One issue that I had with the book is a coin flip between Bo and Luke to decide who drives the Gen'ral in the Daytona 500.  They flipped a coin a few times before in the story and it was established that this was a normal occurrence.  The final flip is the big one.  Bo flips the coin and and doesn't show it.  Luke called tails and Bo peeked under his hand.  It was tails but Bo told Luke it was heads.  Bo lied to Luke and took the wheel of the General Lee.  The entire time I was reading the rest of the book I thought that lie was going to come back somehow, but it never did.  It was often expressed how much the family meant to each other and how the Dukes don't lie and right before the big finish, Bo lied to Luke.  I've always been a "Bo guy" so it upset me that his character was smeared a little.  I'm not sure why the author included that part and never revisited it.  Odd.

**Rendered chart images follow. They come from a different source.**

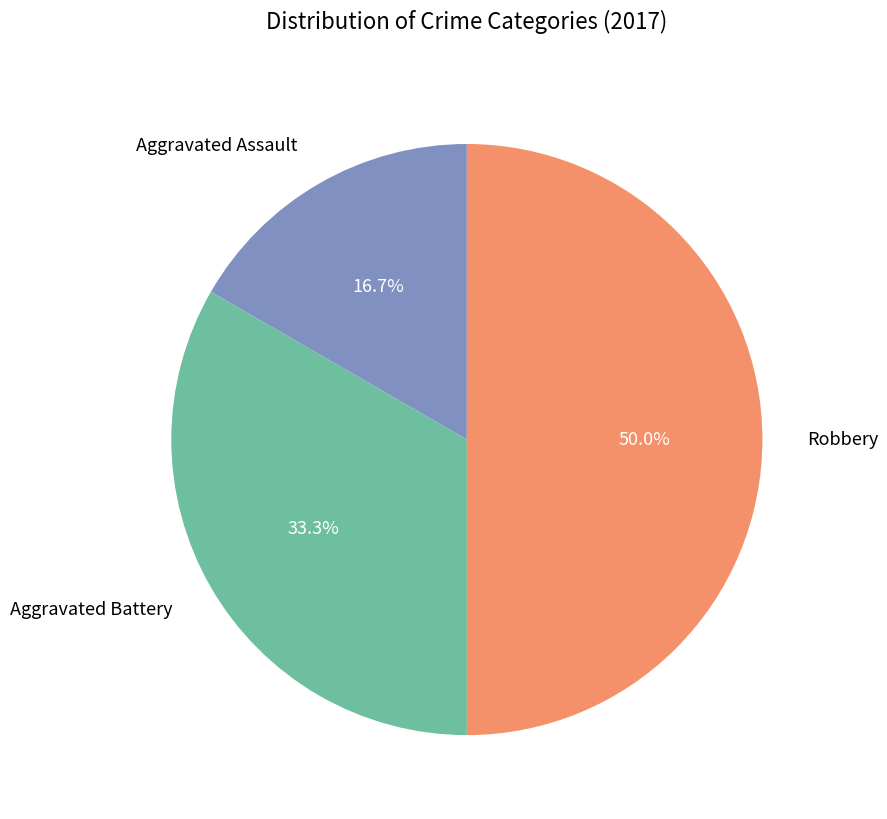

Approximately how many times larger is the value at Robbery compared to Aggravated Battery?

1.5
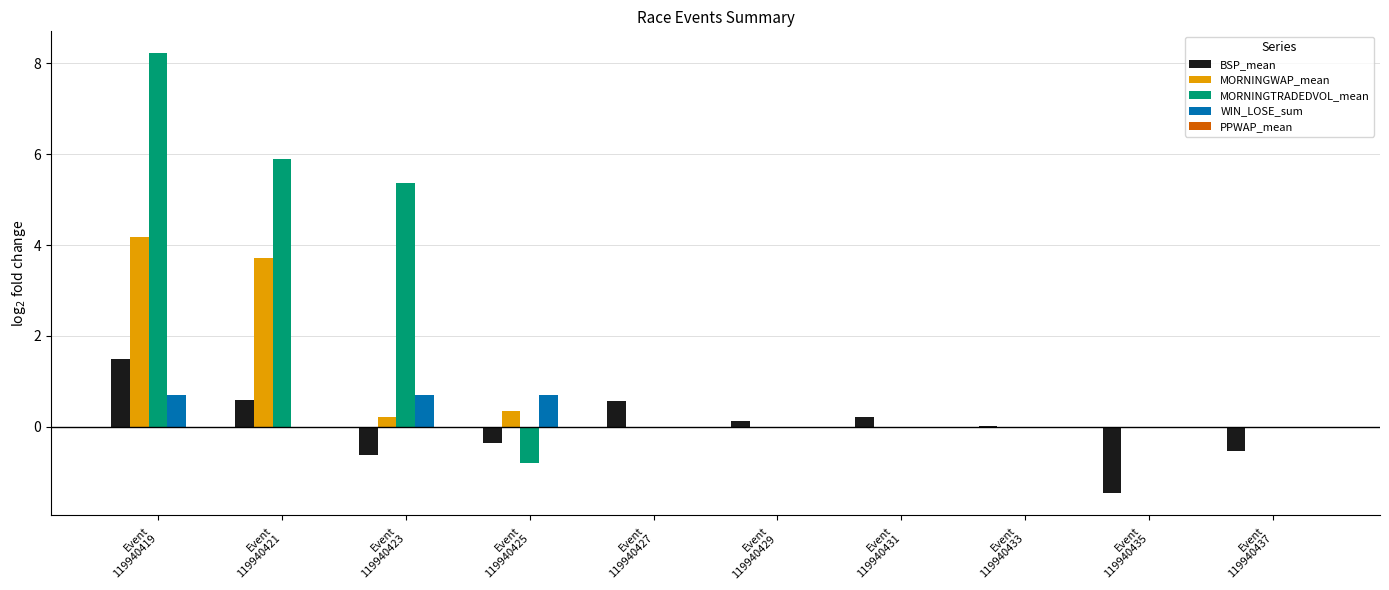

Which series has the largest total across all categories?

MORNINGTRADEDVOL_mean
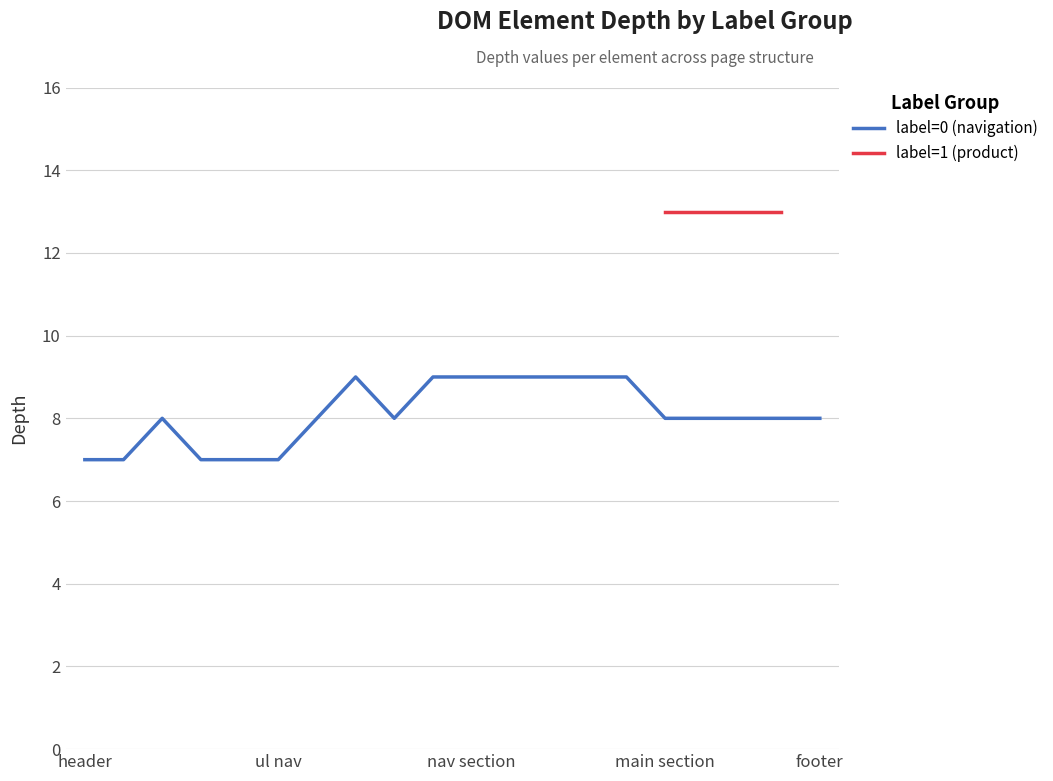

What is the label of the 8th point from the right?

12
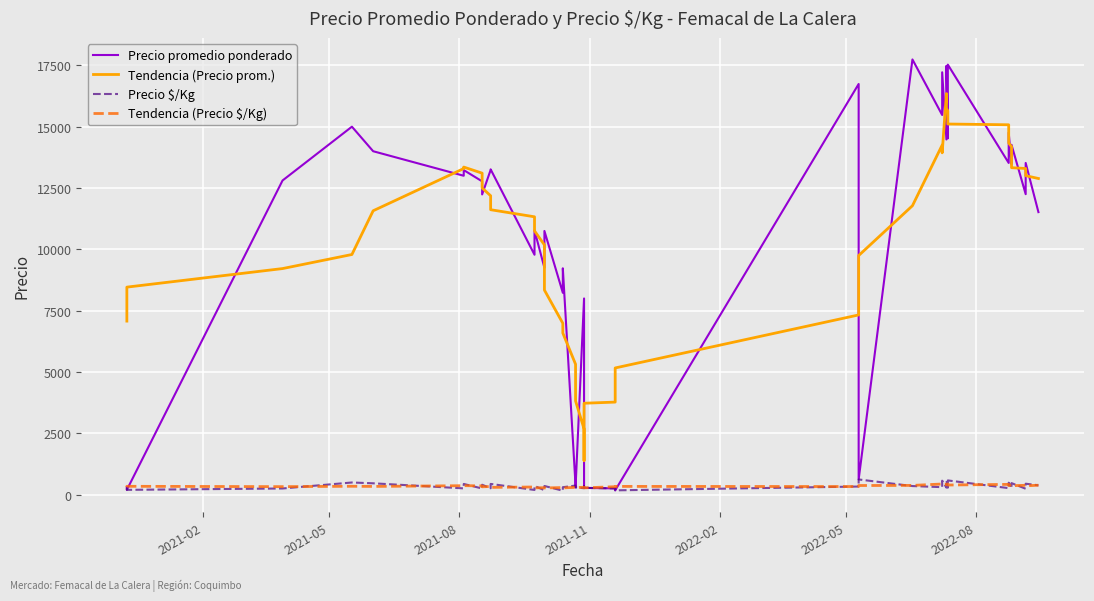

True or false: Precio $/Kg has more than 2 interior local peaks.

True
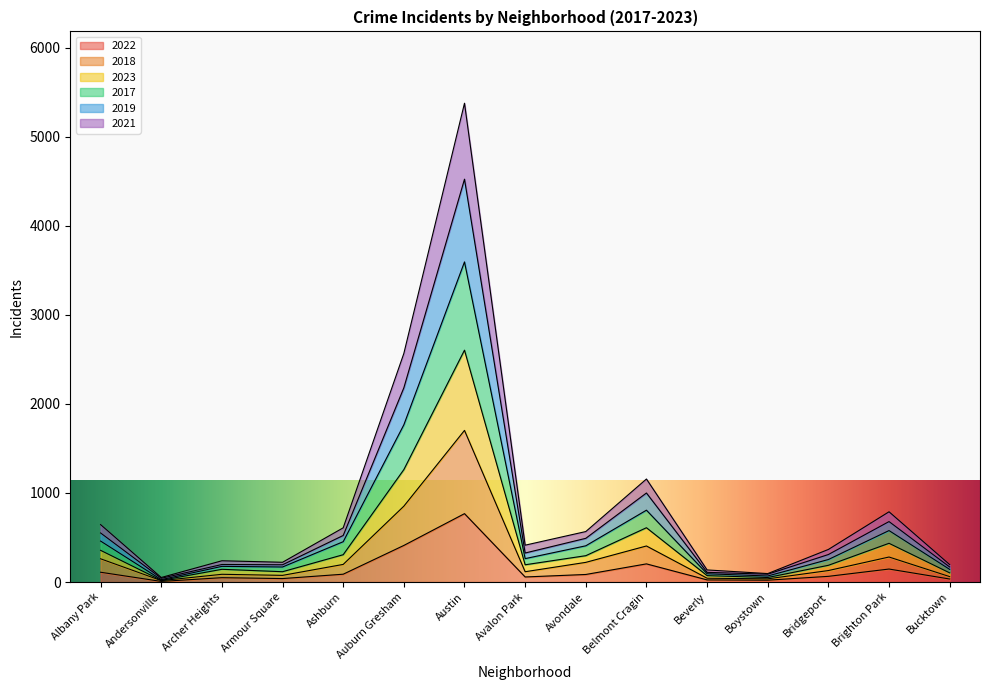

Does the chart have visible grid lines?

No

In the end, the story flowed right into the first episode of season 5.  Again, I am shocked that I never knew much about this book.  If you have one in you collection, give it a read.  I left a lot of details out of this book report and hopefully didn't spoil it for anyone who actually plans on reading it.  There are a few pages of pictures in the middle of the book and I included them below,  nothing that has to do with the story and nothing we haven't seen before.  The Dukes of Hazzard: Gone Racin' is a surprising and fun book, a great addition to the collection, and an important part of the Dukes of Hazzard legend that I never knew existed.